Quantification of β-cells in the principal islet, and the effects of Notch inhibition. (A–C) islet confocal images from Tg(T2Kins:hmgb1-eGFP; T2KTp1bglob:hmgb1-mCherry) larvae. Pictures generated from multiple optical sections rendered to a single image. Very few PNCs (red nuclei) are associated with the β-cells of the principal islet (green nuclei). No cells were detected that were double positive. (D) Results of measuring larvae and then imaging the head of the pancreas to count β-cell number. Following confocal Z-section analysis through the islet, the number of GFP positive nuclei was plotted against larval length. The graph demonstrates that β-cell number increases with larval size. The same β-cell counting approach was taken with ins:hmgb1-eGFP larvae that were homozygous for the mib^ta52b (-/-) mutation or phenotypically wildtype (wt) clutch mates (-/+ and +/+). Pancreata from mib and wt larvae were collected at 48 and 72hpf, dissected and imaged by confocal microscopy. β-Cell number for the 2 time points were combined for each group (wt and mib) as there has no significant change in number within each group over this time period (48–72hpf). Comparison of β-cell number in mib (mean = 26.1, n = 10) and wt (20.0, n = 10) is shown in a box plot (E). Boxes represent 50% of the data, with the median marked as a dotted line. The vertical lines represent the whole data range. With mib dependent Notch inhibition, there is a statistically significant, but less than dramatic, effect on β-cell number (ANOVA, p = 0.0123). [Note, when the data from the 2 time points used was not combined, there was still significant increase in β-cells at either 48 hpf (p = 0.048) and 72 hpf (p = 0.033).] This confirms that Notch inhibition, via the mib mutation, leads to increased number of β-cells in the principal islet.

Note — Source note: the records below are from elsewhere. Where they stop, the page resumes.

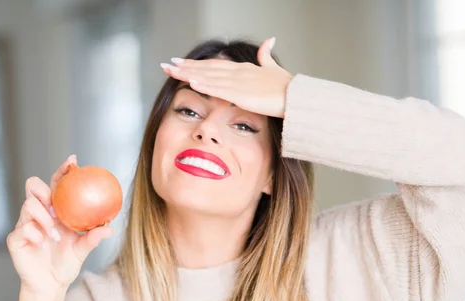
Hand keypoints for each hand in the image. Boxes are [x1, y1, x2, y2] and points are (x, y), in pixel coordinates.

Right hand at [6, 155, 113, 293]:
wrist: (50, 285)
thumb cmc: (66, 264)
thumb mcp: (82, 250)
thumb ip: (93, 238)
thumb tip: (110, 228)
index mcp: (56, 211)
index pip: (57, 185)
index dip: (63, 170)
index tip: (73, 161)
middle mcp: (39, 214)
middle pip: (33, 186)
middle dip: (43, 189)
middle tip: (53, 201)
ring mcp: (25, 225)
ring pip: (28, 205)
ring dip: (42, 216)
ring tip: (53, 232)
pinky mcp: (16, 239)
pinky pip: (22, 228)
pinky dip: (34, 233)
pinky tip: (42, 241)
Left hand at [160, 37, 292, 117]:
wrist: (297, 96)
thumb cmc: (287, 86)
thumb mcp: (274, 68)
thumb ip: (267, 56)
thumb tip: (269, 39)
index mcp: (244, 69)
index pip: (215, 65)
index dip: (197, 64)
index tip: (181, 63)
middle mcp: (238, 72)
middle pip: (207, 69)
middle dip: (186, 67)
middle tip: (167, 65)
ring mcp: (239, 82)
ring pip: (208, 77)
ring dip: (189, 74)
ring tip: (172, 72)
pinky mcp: (241, 94)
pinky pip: (219, 89)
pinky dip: (204, 85)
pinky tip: (192, 82)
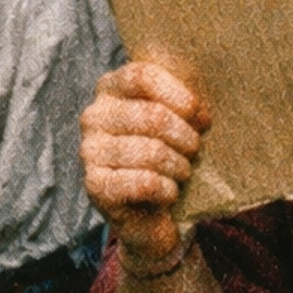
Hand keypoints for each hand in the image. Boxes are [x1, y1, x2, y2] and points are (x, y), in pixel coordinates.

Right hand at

In order to count β-cells in the principal islet, we used the tg(ins:hmgb1-eGFP) transgenic line that expresses eGFP in the nuclei only. This allows the visualization of individual nuclei surrounded by a negative cytoplasm. The whole principal islet is between 45–50 μM thick and we imaged 2 μM Z-sections through the islet. In this way each nuclei is captured on multiple sections. Each section was magnified and projected onto paper. By outlining each nucleus, a detailed record of the number of GFP positive nuclei could be recorded.